2.2 Grant permissions to the RAM user

After defining the policy, you can grant permissions to the RAM user.

On the Users page, find the target RAM user and click Add Permissions in the Actions column.

image.png

In the Add Permissions pane, select Custom Policy and find the custom policy you just defined. Select the policy for authorization.

image.png

3. Other considerations

3.1 RAM users’ permissions for creating and purchasing resource groups

To create and purchase a resource group, you need to grant both the eas:OperateResourceGroup permission and the finance permission to the RAM user. Otherwise, you cannot use the RAM user to place an order for payment when purchasing the resource group.

The finance permission AliyunFinanceConsoleFullAccess is a system policy that you do not need to define but can be directly granted to the RAM user.
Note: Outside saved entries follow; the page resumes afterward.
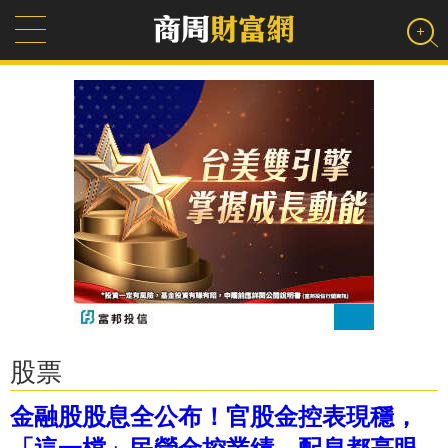
股票
金融股股息全公布！官股金控表現穩，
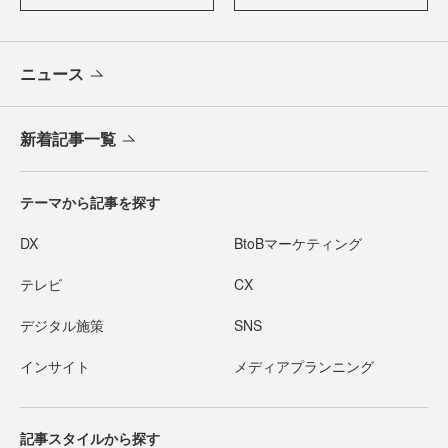
ニュース
新着記事一覧
テーマから記事を探す
DX
BtoBマーケティング
テレビ
CX
デジタル施策
SNS
インサイト
メディアプランニング
記事スタイルから探す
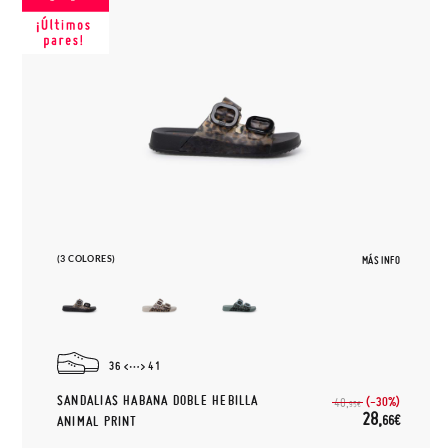
(3 COLORES)
MÁS INFO
36
41
SANDALIAS HABANA DOBLE HEBILLA
(-30%)
40,
95€
28,
66€
ANIMAL PRINT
Log on to the RAM console at https://ram.console.aliyun.com/users.On the Users page, find the target RAM user and click Add Permissions in the Actions column.

image.png

In the Add Permissions pane, select System Policy, click the AliyunFinanceConsoleFullAccess policy to add it to the Selected section, and then click OK.

image.png

3.2. RAM users’ permissions for deploying model services

To grant the permissions for deploying model services to a RAM user, you also need to log on to the DTplus console and bind the AccessKey pair of the RAM user in User Info. Use the Alibaba Cloud account to view the AccessKey pair of the RAM user to be authorized in User Management. If the RAM user does not have an AccessKey pair, you can click Create AccessKey to create an AccessKey pair for the RAM user and notify the RAM user of the AccessKey pair.

image.png

Log on to Alibaba Cloud by using the RAM user, and then bind your AccessKey pair in User Info of the DTplus console. For more information, see Use a RAM user.

After you bind the AccessKey pair, you can then use the RAM user to create model services and perform other operations in EAS.